REQUEST: Give back only the lines in the records below from the one with "Vissenbjerg i dag!" to the one with "Få 3 tilbud, gratis og uforpligtende", both inclusive, word for word.

ENTRIES SUPPLIED:
########################################

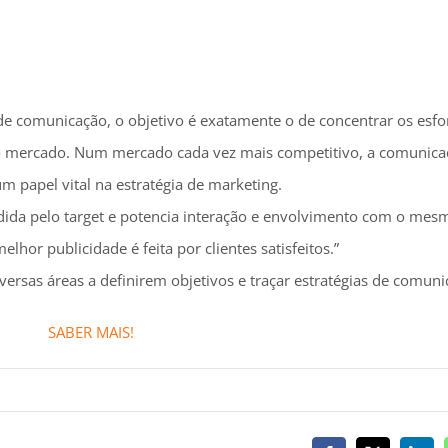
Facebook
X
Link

########################################

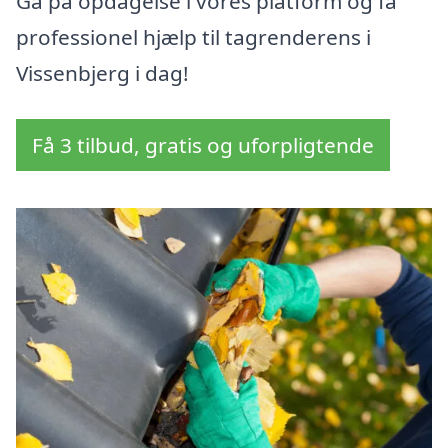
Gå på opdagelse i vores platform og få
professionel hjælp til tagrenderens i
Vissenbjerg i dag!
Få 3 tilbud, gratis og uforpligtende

########################################

SOLUTION TO THIS TASK:
Vissenbjerg i dag!
Få 3 tilbud, gratis og uforpligtende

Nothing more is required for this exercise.